Aqui é impossível indicar, nem sequer com exemplos, toda a fecundidade de tal método, a luz insuspeita que lançaria sobre um grande número de acontecimentos. Os conflitos político-religiosos da Idade Média imperial; a constante ação cismática da França; as relações entre Inglaterra e Europa; o verdadeiro significado das "realizações" da Revolução Francesa e pouco a pouco até os episódios que nos interessam particularmente, como a reviravolta efetiva da revolta das Comunas; o duplo aspecto do Risorgimento sendo um movimento nacional, apesar de ter sido desencadeado por ideologias do Terceiro Estado; o significado da Santa Aliança e os esforços de Metternich - o último grande europeu; até então à Primeira Guerra Mundial com a ação colateral de suas ideologias; a discriminação do positivo e do negativo nas revoluções nacionais que foram afirmadas na Itália e na Alemanha; e assim por diante, para finalmente chegar a uma visão em conformidade com a realidade nua das verdadeiras forças na batalha de hoje para o controle do mundo - aqui está uma escolha de argumentos sugestivos, entre tantos, aos quais a historiografia da Direita poderia ser aplicada, revolucionando os pontos de vista que a maioria das pessoas está acostumada a ter em tudo através do efeito da historiografia da orientação oposta, e atuando de forma iluminadora.

 

Uma historiografia assim formulada, voltada para o universal, estaria especialmente no auge dos tempos, se é verdade que, através do efeito de processos irreversíveis e objetivos, os alinhamentos se destacam cada vez mais hoje e não apenas grupos étnicos e políticos particulares e fechados.
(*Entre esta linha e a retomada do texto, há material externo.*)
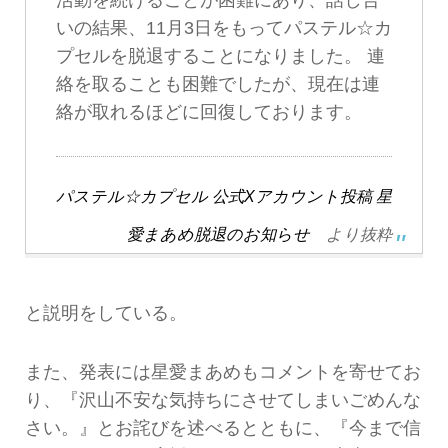
いの結果、11月3日をもってパステル☆カ
プセルを脱退することになりました。 連
絡を取ることも困難でしたが、現在は連
絡が取れるほどに回復しております。
パステル☆カプセル 公式Xアカウント投稿 星
愛まあめ脱退のお知らせ
より抜粋
と説明をしている。
また、発表には星愛まあめもコメントを寄せてお
り、『沢山不安な気持ちにさせてしまいごめんな
さい。』とお詫びを述べるとともに、『今まで信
Exceto que, infelizmente, só da esperada historiografia um aumento na consciência virá. A sua eficácia, bem como a sua prática, poderiam ter dificuldade, no estado atual das coisas, no objetivo de uma ação, de uma batalha global e inexorável contra as forças que defendem aquilo que ainda resta de verdadeira tradição europeia. De fato, poderia acontecer que, como partido oposto, pudesse existir uma Internacional da Direita, organizado e equipado com força como os comunistas. Agora, infelizmente, sabemos que por falta de homens de grande estatura e autoridade suficiente, para a predominância de interesses partidários e pequenas ambições, pela falta de verdadeiros princípios e não pela falta de coragem intelectual, um alinhamento unitário da Direita não foi possível constituir-se nem mesmo na nossa Itália e que só recentemente foram anunciadas iniciativas deste tipo.